Los pasillos del palacio estaban desiertos, sólo lo acompañaban las vacías miradas de los
cuadros de los antiguos gobernadores. La fiesta en el piso de abajo estaba en su apogeo,
pues habían servido las mejores bebidas hacía apenas veinte minutos.
Los murmullos de las risas tapaban sus pasos a todo tipo de oídos, pero no podía
demorarse mucho sin arriesgarse a que lo descubriesen. Si no recordaba mal tenía como
máximo otros veinte minutos de margen antes de que los guardias decidiesen sumarse a la
celebración y pasasen por el palacio. Según le había dicho su espía, tenía que girar a la
derecha, entrar a una habitación de puertas color carmín que ocultaban la biblioteca en su
interior, después cruzar el tercer pasillo empezando por la ventana y continuar cinco cruces
y girar a la izquierda. Después de eso eran todo giros de izquierda a derecha, hasta que se
encontrase con otras puertas con trazados de batallas, donde en el centro había incrustada
una Espinela del tamaño de un puño hada con un llamativo color anaranjado.
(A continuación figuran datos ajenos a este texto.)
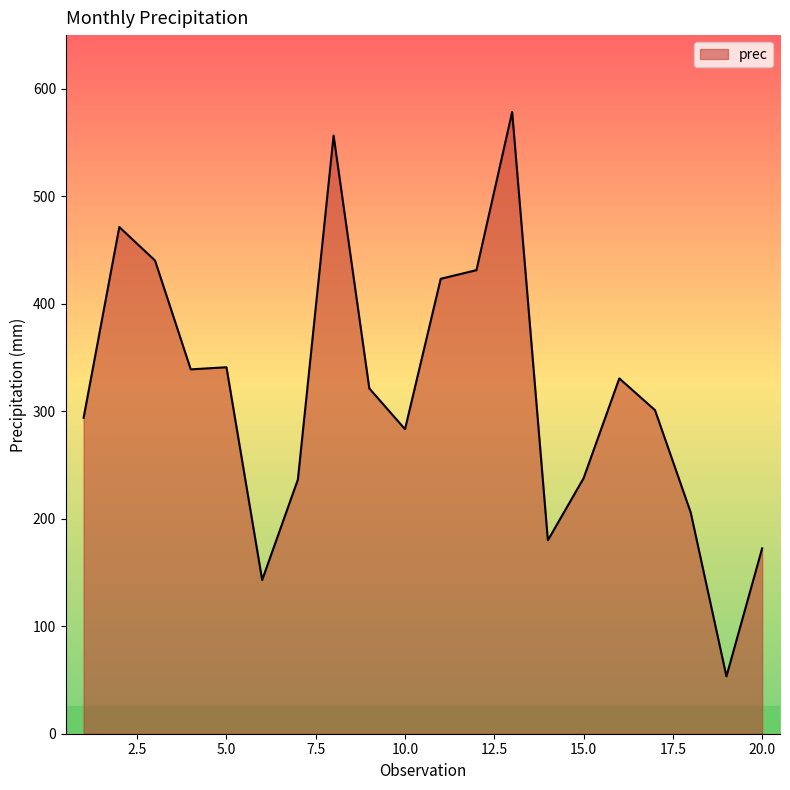

What is the maximum value shown in the chart?

578.5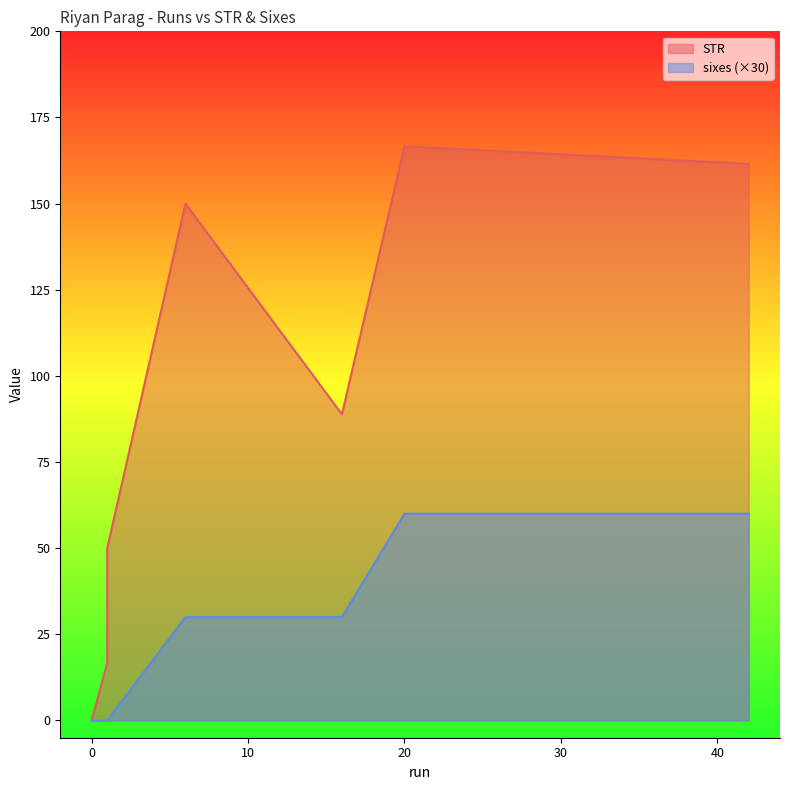

How many lines are shown in the chart?

2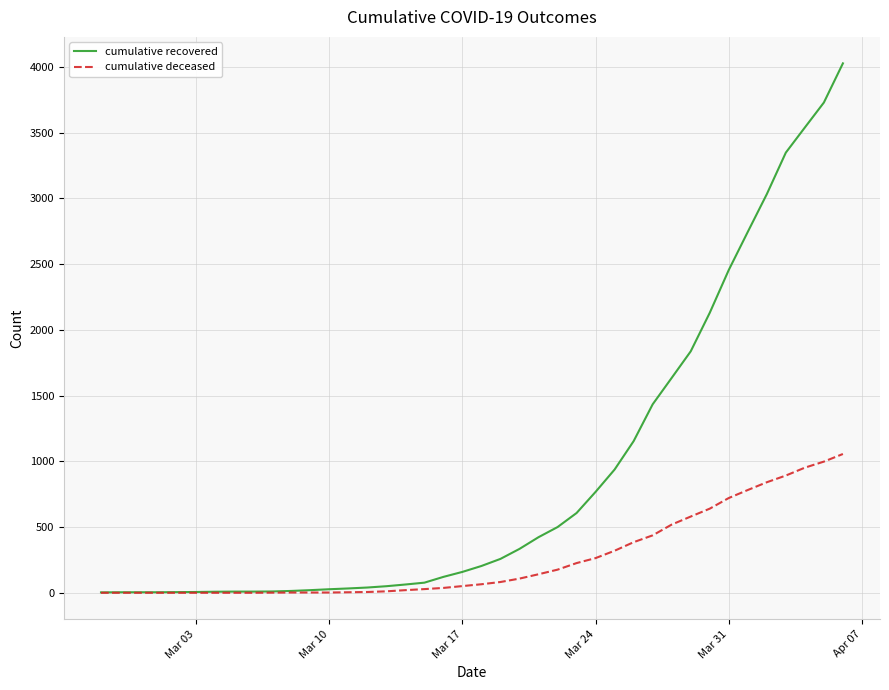

Which series has the widest spread of values?

cumulative recovered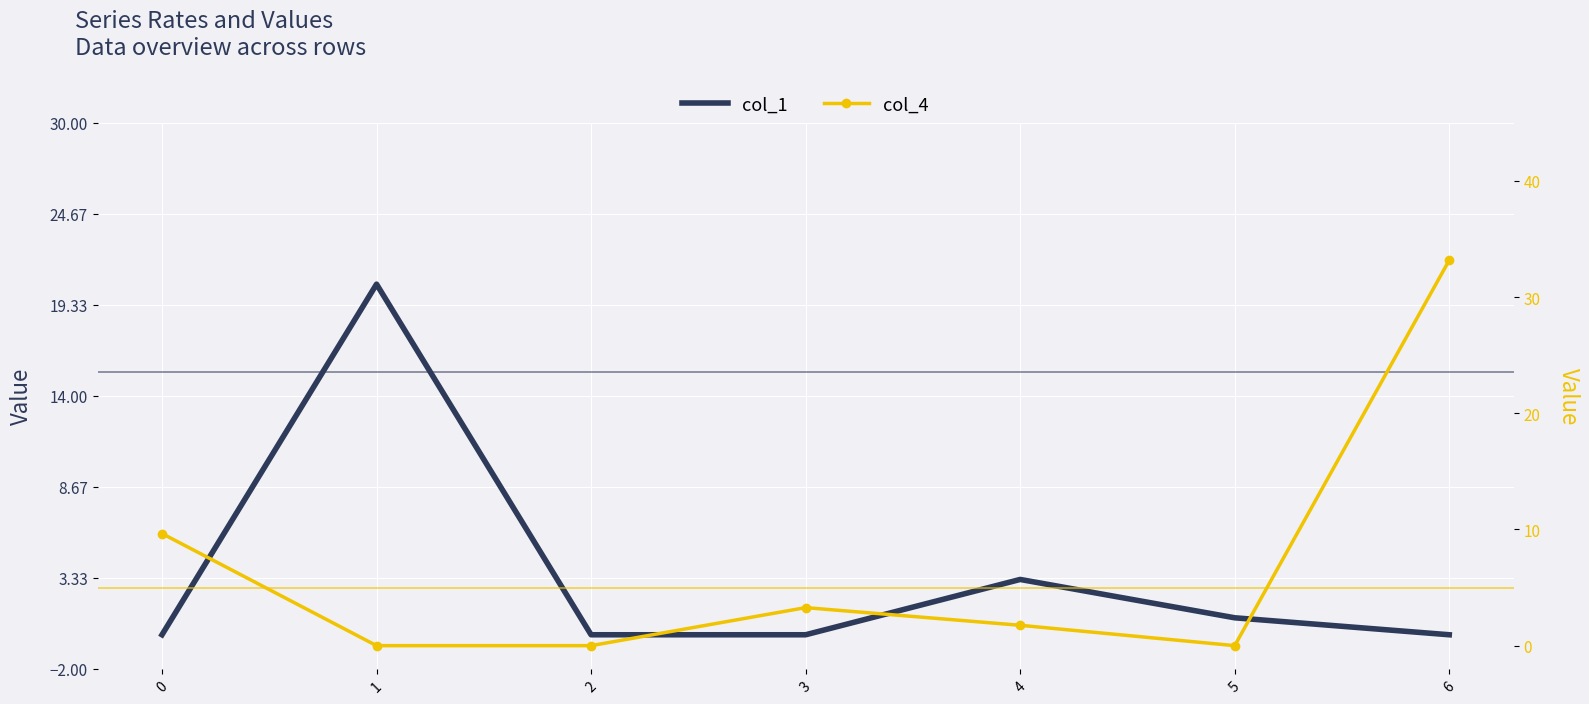

Count the number of categories in the chart.

7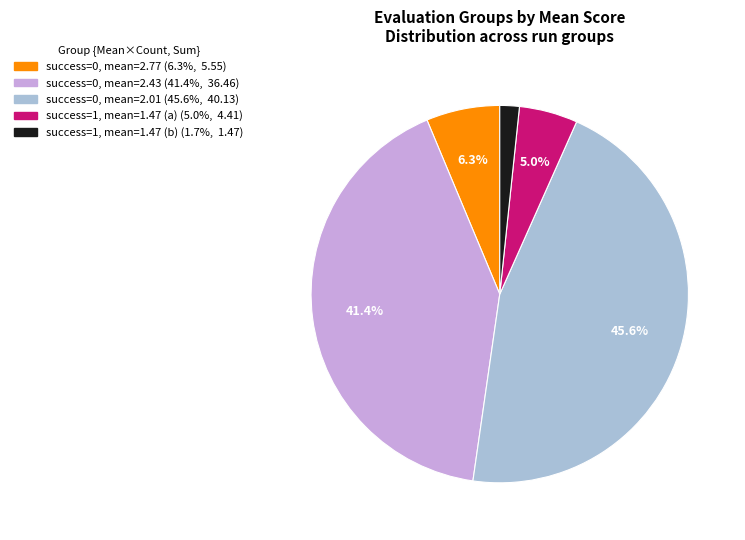

Does any single category account for the majority?

No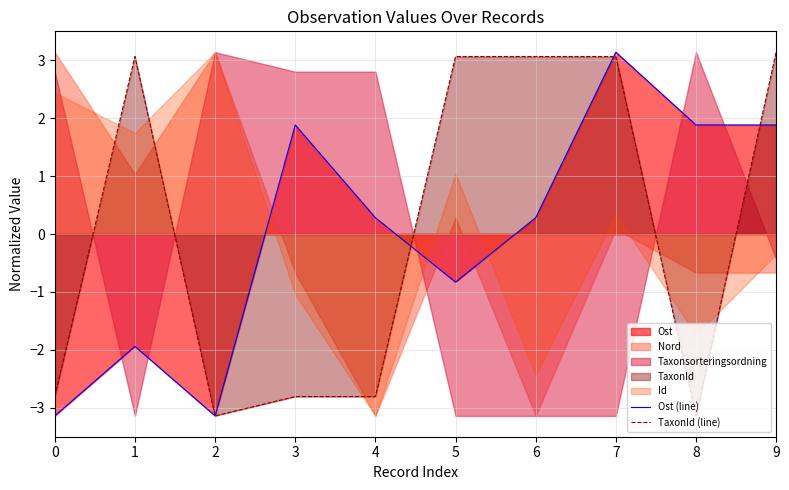

What is the value of the TaxonId (line) point at the 10th from the left?

3.1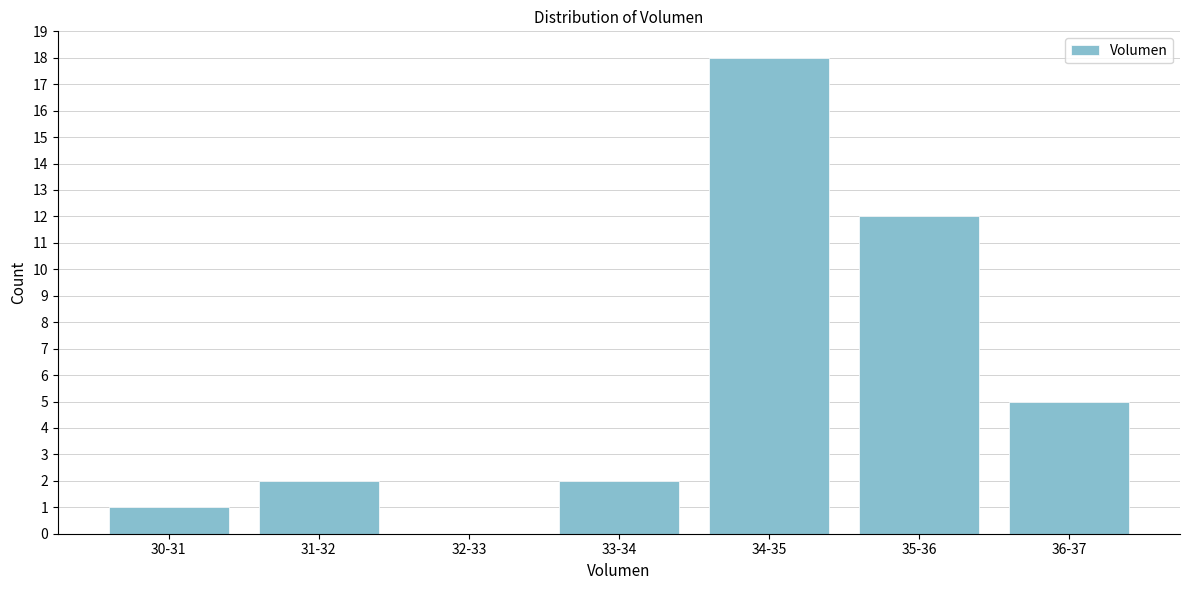

Reading left to right, what are all the values shown in this chart?

30-31=1	31-32=2	32-33=0	33-34=2	34-35=18	35-36=12	36-37=5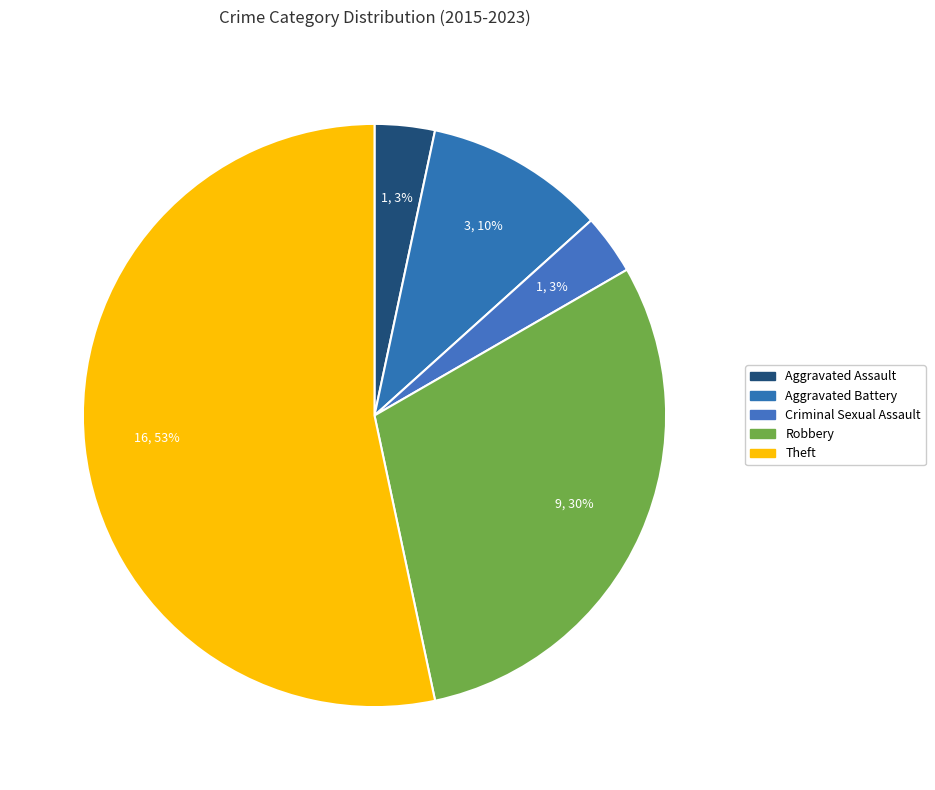

To the nearest percent, what percentage of the pie is Aggravated Assault?

3%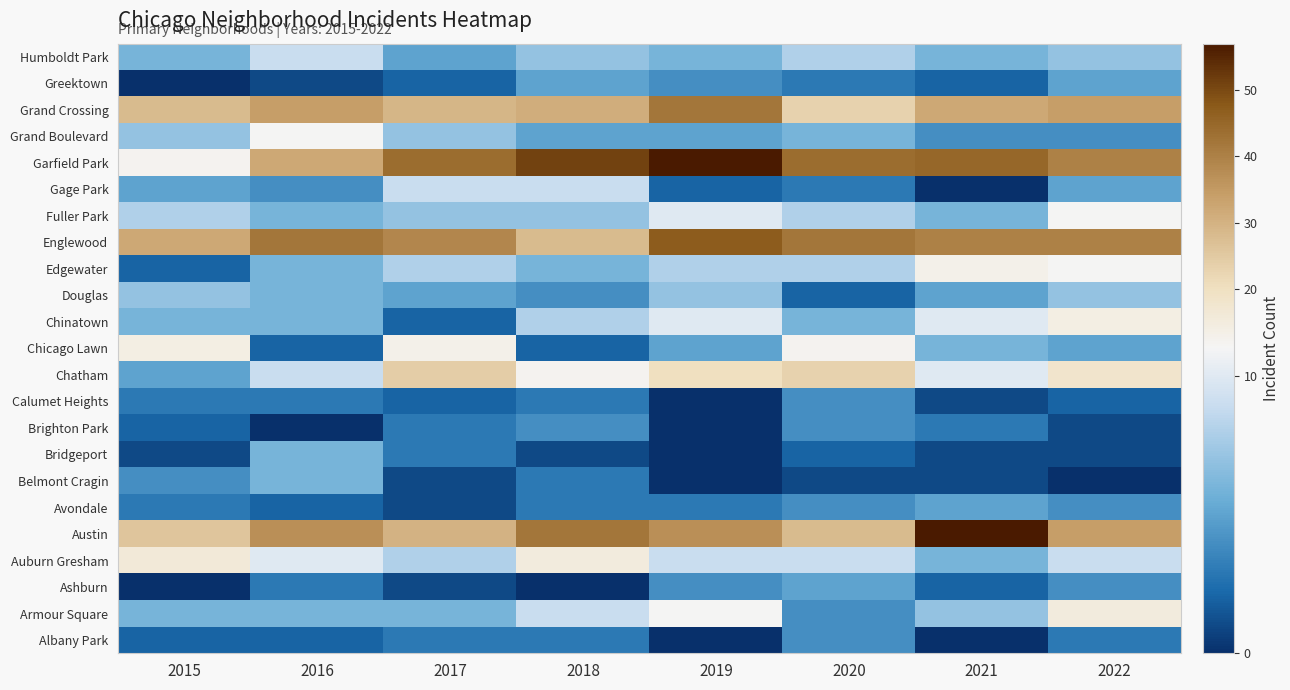

Reading right to left, what are all the values shown in this chart?

Albany Park: 2022=3	2021=0	2020=4	2019=0	2018=3	2017=3	2016=2	2015=2
Armour Square: 2022=15	2021=7	2020=4	2019=11	2018=9	2017=6	2016=6	2015=6
Ashburn: 2022=4	2021=2	2020=5	2019=4	2018=0	2017=1	2016=3	2015=0
Auburn Gresham: 2022=9	2021=6	2020=9	2019=9	2018=15	2017=8	2016=10	2015=16
Austin: 2022=34	2021=57	2020=28	2019=37	2018=42	2017=30	2016=37	2015=26
Avondale: 2022=4	2021=5	2020=4	2019=3	2018=3	2017=1	2016=2	2015=3
Belmont Cragin: 2022=0	2021=1	2020=1	2019=0	2018=3	2017=1	2016=6	2015=4
Bridgeport: 2022=1	2021=1	2020=2	2019=0	2018=1	2017=3	2016=6	2015=1
Brighton Park: 2022=1	2021=3	2020=4	2019=0	2018=4	2017=3	2016=0	2015=2
Calumet Heights: 2022=2	2021=1	2020=4	2019=0	2018=3	2017=2	2016=3	2015=3
Chatham: 2022=18	2021=10	2020=23	2019=20	2018=12	2017=24	2016=9	2015=5
Chicago Lawn: 2022=5	2021=6	2020=12	2019=5	2018=2	2017=13	2016=2	2015=14
Chinatown: 2022=14	2021=10	2020=6	2019=10	2018=8	2017=2	2016=6	2015=6
Douglas: 2022=7	2021=5	2020=2	2019=7	2018=4	2017=5	2016=6	2015=7
Edgewater: 2022=11	2021=13	2020=8	2019=8	2018=6	2017=8	2016=6	2015=2
Englewood: 2022=40	2021=40	2020=42	2019=47	2018=28	2017=39	2016=42	2015=32
Fuller Park: 2022=11	2021=6	2020=8	2019=10	2018=7	2017=7	2016=6	2015=8
Gage Park: 2022=5	2021=0	2020=3	2019=2	2018=9	2017=9	2016=4	2015=5
Garfield Park: 2022=40	2021=45	2020=44	2019=57	2018=51	2017=44	2016=32	2015=12
Grand Boulevard: 2022=4	2021=4	2020=6	2019=5	2018=5	2017=7	2016=11	2015=7
Grand Crossing: 2022=34	2021=32	2020=23	2019=42	2018=31	2017=29	2016=34	2015=28
Greektown: 2022=5	2021=2	2020=3	2019=4	2018=5	2017=2	2016=1	2015=0
Humboldt Park: 2022=7	2021=6	2020=8	2019=6	2018=7	2017=5	2016=9	2015=6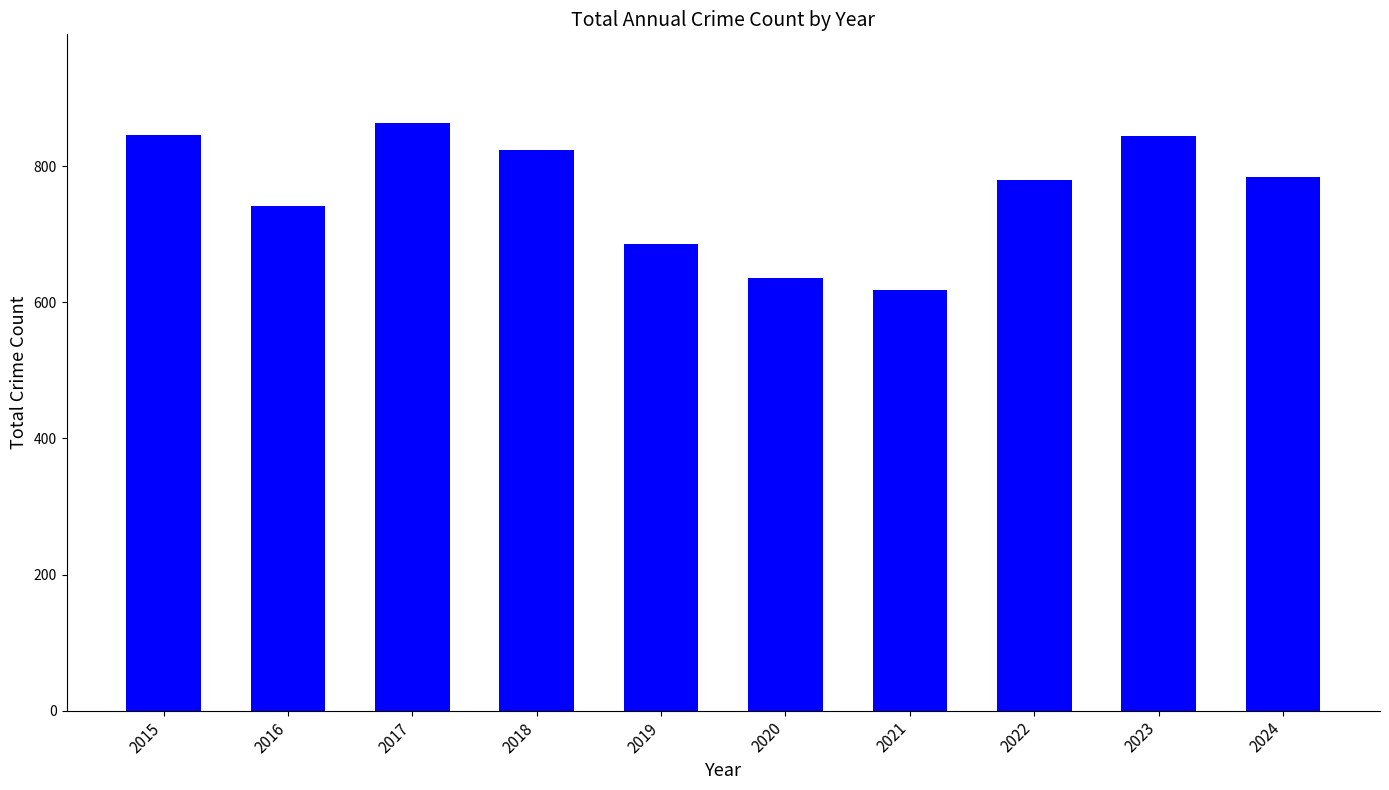

What is the greatest value displayed?

864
Las instrucciones eran sencillas, pensó, pero acatarlas era más complicado. Se lo estaba
jugado todo en ese objetivo, y no podía postergarlo más. Lo necesitaba ya. Al llegar a las
inmensas puertas de la biblioteca sacó de un bolsillo interior una llave dorada que la cabeza
se asemejaba a un colibrí y el paletón era su pico. La puerta se abrió con una dulce
melodía. En su interior las estanterías medían del suelo al techo y estaban repletas de
libros.
Zarek se preguntó de qué podrían ser todos esos libros, qué podría ser tan interesante
como para que estuviesen ahí. En otro momento hubiese intentado descubrirlo, pero debía
apurarse, sólo le quedaban quince minutos para salir de allí. Recorrió todos los pasillos de
entre los tomos hasta que llegó a la puerta. Según tenía entendido no se podía abrir con
llave ni tampoco con magia. Sólo lo podían abrir el gobernador y las personas que él
eligiese. Por suerte eso no era del todo cierto. Una sombra trepó por la puerta y movió la
manilla. Y la puerta cedió. Silenciosamente entró y cerró la entrada a sus espaldas. Dejó
que sus ojos se acostumbrasen a la tenue luz que emanaban unos pequeños farolillos que
había a lo largo del largo pasillo. Caminó hasta el final y encontró una empinada escalera de
caracol. No parecía tener fin y las luces se acababan al principio. No tenía modo de saber
qué había al final. Si es que acaso lo había.
Descendió con cuidado de no tropezar hasta que encontró el final. Pero había perdido unos
valiosos minutos. No le quedarían más de siete. Debía darse mucha prisa. La escalera
terminaba en un portón azul Klein que contrastaba con el tono rojizo del palacio. Con la
palma de su mano tocó la madera y esta crujió, quejándose por el contacto, como si nadie
la hubiese tocado en miles de años. Seguramente era así. Abrió con cuidado la puerta y al
entrar vio una estancia pequeña con tierra repartida por el suelo. En el centro había un gran
montículo de barro con un libro del tamaño de su palma en el centro.
Ahí estaba. Dio unos pasos cautelosos al centro y no ocurrió nada, así que agarró el libro
con cuidado de no tocar nada más y se marchó por donde había venido. Subió corriendo las
escaleras y cruzó el pasillo. De nuevo, la sombra abrió la puerta, pero cuando él cruzó la
cerró con un portazo. Empezó a correr de vuelta los pasillos por los que había pasado
antes. Cuando llegó a la puerta de la biblioteca pegó la oreja y no oyó nada. Todavía tenía
tiempo. Abrió la puerta con la llave y cerró sin hacer ruido, luego se guardó la llave en el
bolsillo de sus pantalones de lino. Agradeció a los dioses tener un bolso lo suficientemente
grande para que cupiese el libro sin levantar sospechas. A lo lejos empezó a oír los
pesados pasos de los soldados. Regresó por los anchos pasillos del palacio y cruzó el
umbral del enorme portón de la sala de fiestas. Todo seguía igual que hace veinte minutos.